I write a mental health journal every day and capture the daily self care things I do. This list has been curtailed during locked #3 as some of my go-to activities were off-limits, even illegal. But whenever I was asked how I was managing through the last three months or so I made the same guilt-ridden apology and talked down the impact of these losses – the reduction in my wellbeing activities and the knock on effect that had on my mental health.
I said, ‘oh, listen to me with my first world problems. Poor me not being able to play golf or buy a cuppa in a coffee shop. Poor me.’ And yet, I had one of my worse every episodes of depression during this lockdown – something I captured in its raw quality in a previous post – http://www.amjcomms.com/2021/02/28/i-am-in-the-eye-of-the-storm-what-its-like-to-be-in-a-depressive-episode/ – and have found myself emotional and melancholy a fair amount during this time.
I long to connect with the things I have been denied that give me joy. I have a constant image in my mind of the next time we travel to Ireland, stepping onto the aircraft stairs and then onto Éireann terra firma. I see myself emulating Pope John Paul II kneeling and kissing the ground and giving thanks. It sounds a little silly when I see it written down but it has been a thought that has sustained me over the last few months. It represents for me a return to a place of deep meaning – a place of safety, of happiness, of love. Of purpose.

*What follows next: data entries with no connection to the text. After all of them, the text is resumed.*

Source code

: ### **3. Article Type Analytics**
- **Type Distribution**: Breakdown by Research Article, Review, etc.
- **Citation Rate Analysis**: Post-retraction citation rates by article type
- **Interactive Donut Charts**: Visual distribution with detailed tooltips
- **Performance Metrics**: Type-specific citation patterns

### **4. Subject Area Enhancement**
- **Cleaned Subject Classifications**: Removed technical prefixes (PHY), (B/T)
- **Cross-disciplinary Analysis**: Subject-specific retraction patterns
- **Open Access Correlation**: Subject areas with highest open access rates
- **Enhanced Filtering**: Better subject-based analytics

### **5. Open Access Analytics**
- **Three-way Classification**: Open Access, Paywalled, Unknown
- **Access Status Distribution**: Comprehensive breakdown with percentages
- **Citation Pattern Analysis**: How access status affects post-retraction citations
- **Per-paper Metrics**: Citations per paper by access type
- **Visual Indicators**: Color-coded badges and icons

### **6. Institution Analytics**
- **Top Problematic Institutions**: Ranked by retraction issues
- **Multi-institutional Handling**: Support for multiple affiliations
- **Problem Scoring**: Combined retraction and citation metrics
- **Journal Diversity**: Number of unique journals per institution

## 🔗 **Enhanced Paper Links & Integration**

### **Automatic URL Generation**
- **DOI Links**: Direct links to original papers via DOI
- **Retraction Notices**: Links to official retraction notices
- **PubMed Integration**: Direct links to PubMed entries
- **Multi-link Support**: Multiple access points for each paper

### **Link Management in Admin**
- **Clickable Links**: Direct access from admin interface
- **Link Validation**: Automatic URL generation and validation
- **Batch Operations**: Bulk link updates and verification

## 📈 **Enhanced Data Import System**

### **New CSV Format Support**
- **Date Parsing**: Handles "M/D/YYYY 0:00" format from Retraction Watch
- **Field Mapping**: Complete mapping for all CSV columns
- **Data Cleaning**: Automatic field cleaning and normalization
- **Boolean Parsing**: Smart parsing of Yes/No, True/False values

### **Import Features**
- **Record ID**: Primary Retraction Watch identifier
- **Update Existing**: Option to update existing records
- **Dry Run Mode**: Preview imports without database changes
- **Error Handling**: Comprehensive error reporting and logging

It symbolises a return to a place and a time I took for granted. It is 18 months since we were last in Ireland – 18 months that has felt like 18 years. Just as this last lockdown has felt like an eternity.
I have learnt a lot through this rocky period. The most important thing – which mirrors much of the learning I have encountered on my psychotherapy training – is the importance of hearing and accepting feelings – yours and those you are seeking to help. Minimising how we feel is not the route to health and happiness. Dismissing how you or someone else feels because it appears less serious, less painful, less important than someone else’s experience is a damaging route to take. It is the road to more pain, more suffering, more anguish.
I have found inspiration and support in a number of places during the last few months, most recently in reading and then rereading Viktor Frankl’s 1946 masterpiece, Man’s Searching For Meaning, which charts his own experience in various Nazi concentration camps and the outlining of his existentialist concept of logotherapy. In the book, Frankl contends that meaning can be found in every moment of living and that life never ceases to have meaning, even in suffering. He argues that there are times when suffering cannot be avoided and we have no option but to face it. However, we can choose – we have the free will – to decide how we respond to this suffering, We can find meaning and purpose within it.
I was moved to tears several times in reading his book and contemplating the immense suffering that he and those around him experienced at the hands of the worse of human behaviour. But I was uplifted too and reminded that all suffering is relative – all pain is our own and that nobody can know how it feels to walk in our shoes and be inside our heads. No-one’s pain is more or less valuable or important than anyone else’s. There is no hierarchy in suffering. Suffering is suffering is suffering.
It’s not a first world problem to struggle during lockdown. It’s just a problem and one I now choose to accept and embrace. I’m done with apologising. Apologising for this has no purpose.